La questione è la seguente: quali sono le conseguenze risarcibili in caso di lesione del diritto all'autodeterminazione in sé considerato e a quale regime probatorio sono assoggettate?

Le soluzioni giuridiche

Con la pronuncia in esame la Suprema Corte ha tratteggiato in modo chiaro e sintetico quale è la nozione e la funzione del consenso informato richiamandone il fondamento normativo, evidenziando che il medico ha l'obbligo di fornire informazioni sulle prevedibili conseguenze del trattamento prospettato e sui possibili e probabili risultati conseguibili e sulle implicazioni verificabili; viene individuata la differenza tra diritto alla corretta esecuzione della prestazione sanitaria avente ad oggetto il bene salute e diritto all'acquisizione del consenso informato al fine di non ledere il diverso e fondamentale diritto all'autodeterminazione del paziente; si evidenzia, infine, come, nella struttura dell'illecito derivante dalla lesione dell'autodeterminazione del paziente, emerga la distinzione tra il danno-evento e il danno-conseguenza soffermandosi, in specie, sul regime probatorio della voce di danno-conseguenza rappresentata dalla sofferenza e dalla contrazione della libertà di disporre di sé stesso.
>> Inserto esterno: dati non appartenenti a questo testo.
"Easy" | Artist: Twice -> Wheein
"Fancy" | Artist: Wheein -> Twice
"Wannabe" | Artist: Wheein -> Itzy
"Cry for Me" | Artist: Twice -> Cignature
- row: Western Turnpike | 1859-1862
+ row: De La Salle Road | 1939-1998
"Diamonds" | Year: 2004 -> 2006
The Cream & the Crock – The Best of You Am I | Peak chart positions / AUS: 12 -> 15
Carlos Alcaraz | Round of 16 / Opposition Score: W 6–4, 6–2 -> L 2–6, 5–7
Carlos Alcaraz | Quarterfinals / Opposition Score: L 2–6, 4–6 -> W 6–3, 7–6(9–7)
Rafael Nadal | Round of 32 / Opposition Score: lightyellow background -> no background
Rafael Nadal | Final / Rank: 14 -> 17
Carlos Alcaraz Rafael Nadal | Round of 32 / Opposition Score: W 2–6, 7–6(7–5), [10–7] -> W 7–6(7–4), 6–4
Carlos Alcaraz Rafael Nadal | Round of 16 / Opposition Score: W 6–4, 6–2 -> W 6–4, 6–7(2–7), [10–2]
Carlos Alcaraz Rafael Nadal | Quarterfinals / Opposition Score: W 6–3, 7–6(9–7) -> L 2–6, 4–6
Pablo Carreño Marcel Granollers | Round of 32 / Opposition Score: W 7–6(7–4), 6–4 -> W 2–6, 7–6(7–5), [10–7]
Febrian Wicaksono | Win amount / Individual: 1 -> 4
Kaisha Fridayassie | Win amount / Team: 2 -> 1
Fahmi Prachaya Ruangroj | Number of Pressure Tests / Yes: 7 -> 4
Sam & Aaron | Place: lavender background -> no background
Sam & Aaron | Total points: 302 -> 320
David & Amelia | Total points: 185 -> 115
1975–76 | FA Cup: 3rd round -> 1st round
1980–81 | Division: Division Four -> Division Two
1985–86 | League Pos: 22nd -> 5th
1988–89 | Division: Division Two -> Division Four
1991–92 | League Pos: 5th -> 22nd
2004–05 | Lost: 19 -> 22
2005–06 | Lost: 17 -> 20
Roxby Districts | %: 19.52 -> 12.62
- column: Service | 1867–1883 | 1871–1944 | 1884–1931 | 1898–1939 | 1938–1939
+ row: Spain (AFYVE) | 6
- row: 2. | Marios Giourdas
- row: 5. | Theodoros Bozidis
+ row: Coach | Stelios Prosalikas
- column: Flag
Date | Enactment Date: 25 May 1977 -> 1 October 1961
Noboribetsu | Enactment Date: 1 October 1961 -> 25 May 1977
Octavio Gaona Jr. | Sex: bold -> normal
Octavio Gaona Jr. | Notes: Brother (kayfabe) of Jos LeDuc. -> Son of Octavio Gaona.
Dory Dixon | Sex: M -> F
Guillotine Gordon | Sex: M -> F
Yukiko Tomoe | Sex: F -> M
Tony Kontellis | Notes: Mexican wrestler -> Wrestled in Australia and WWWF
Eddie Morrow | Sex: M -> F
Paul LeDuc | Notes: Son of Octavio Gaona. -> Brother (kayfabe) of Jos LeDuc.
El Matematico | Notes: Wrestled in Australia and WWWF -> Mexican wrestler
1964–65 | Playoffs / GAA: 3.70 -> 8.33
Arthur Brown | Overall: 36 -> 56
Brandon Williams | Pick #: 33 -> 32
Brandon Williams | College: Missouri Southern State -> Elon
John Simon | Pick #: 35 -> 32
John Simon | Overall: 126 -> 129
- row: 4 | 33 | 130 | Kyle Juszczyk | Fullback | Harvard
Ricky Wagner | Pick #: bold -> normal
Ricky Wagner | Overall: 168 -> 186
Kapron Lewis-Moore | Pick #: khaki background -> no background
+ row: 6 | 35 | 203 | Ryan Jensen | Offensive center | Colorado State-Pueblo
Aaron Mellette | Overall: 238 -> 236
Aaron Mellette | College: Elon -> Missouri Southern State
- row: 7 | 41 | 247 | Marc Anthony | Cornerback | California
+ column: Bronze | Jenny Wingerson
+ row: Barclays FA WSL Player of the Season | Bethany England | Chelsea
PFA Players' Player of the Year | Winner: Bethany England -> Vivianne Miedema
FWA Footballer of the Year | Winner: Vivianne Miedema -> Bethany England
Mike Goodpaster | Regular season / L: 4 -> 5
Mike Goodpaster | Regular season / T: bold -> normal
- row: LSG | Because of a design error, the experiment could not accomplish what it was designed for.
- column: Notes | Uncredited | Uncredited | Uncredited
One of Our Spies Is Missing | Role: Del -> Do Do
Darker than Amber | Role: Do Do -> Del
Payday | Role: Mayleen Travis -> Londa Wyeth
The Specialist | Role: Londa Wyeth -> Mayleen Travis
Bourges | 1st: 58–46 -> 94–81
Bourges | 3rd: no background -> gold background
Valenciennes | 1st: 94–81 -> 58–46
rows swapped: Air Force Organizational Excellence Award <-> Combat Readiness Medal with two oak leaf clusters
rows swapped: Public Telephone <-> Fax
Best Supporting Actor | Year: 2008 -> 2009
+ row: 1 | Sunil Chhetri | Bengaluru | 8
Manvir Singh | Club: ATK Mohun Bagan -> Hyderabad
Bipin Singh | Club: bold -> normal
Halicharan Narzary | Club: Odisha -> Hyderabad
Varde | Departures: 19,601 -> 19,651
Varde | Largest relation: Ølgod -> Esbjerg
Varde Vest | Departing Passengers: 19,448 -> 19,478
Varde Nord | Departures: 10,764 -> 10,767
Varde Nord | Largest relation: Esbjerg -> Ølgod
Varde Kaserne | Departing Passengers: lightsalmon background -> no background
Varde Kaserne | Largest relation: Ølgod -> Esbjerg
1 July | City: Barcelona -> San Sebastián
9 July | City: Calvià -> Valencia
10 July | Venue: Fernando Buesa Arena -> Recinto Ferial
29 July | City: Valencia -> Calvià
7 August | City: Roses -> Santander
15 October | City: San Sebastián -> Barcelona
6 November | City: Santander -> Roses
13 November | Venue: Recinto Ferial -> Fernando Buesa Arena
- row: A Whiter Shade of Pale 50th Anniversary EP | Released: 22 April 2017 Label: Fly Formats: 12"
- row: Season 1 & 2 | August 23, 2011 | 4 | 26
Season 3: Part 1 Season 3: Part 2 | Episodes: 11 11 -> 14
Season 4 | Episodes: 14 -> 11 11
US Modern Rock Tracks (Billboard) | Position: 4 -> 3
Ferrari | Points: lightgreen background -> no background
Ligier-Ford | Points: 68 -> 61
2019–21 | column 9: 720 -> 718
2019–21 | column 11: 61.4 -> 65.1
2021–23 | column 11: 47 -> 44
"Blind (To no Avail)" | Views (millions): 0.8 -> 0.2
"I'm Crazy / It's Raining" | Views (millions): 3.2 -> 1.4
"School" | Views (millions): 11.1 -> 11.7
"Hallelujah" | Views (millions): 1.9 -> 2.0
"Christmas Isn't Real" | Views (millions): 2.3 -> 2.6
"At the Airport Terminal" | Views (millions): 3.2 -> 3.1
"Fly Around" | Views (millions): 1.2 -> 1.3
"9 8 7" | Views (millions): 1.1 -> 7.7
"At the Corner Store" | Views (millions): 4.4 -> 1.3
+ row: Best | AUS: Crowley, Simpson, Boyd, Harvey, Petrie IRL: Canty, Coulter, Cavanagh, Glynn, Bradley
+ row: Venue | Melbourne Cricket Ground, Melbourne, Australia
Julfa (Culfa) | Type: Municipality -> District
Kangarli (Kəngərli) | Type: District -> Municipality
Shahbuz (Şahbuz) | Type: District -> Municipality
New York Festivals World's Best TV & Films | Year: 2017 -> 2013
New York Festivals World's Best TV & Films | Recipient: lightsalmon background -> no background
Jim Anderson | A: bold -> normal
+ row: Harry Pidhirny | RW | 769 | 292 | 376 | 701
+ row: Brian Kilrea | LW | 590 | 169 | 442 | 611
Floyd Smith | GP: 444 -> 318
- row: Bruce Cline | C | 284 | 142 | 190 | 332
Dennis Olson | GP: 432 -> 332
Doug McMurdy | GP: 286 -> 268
In specie la Suprema Corte ha riconosciuto che l'obbligo informativo del medico si correla al diritto fondamentale del paziente all'espressione della consapevole adesione al trattamento sanitario propostogli; obbligazione che si risolve nella esecuzione di una prestazione di tipo informativo che è diversa da quella che è finalizzata alla tutela del diritto fondamentale alla salute. E, infatti, l'inadempimento dell'obbligo di acquisizione del consenso informato determina la lesione del (diverso) diritto fondamentale all'autodeterminazione del paziente ex art. 32, comma 2, Cost.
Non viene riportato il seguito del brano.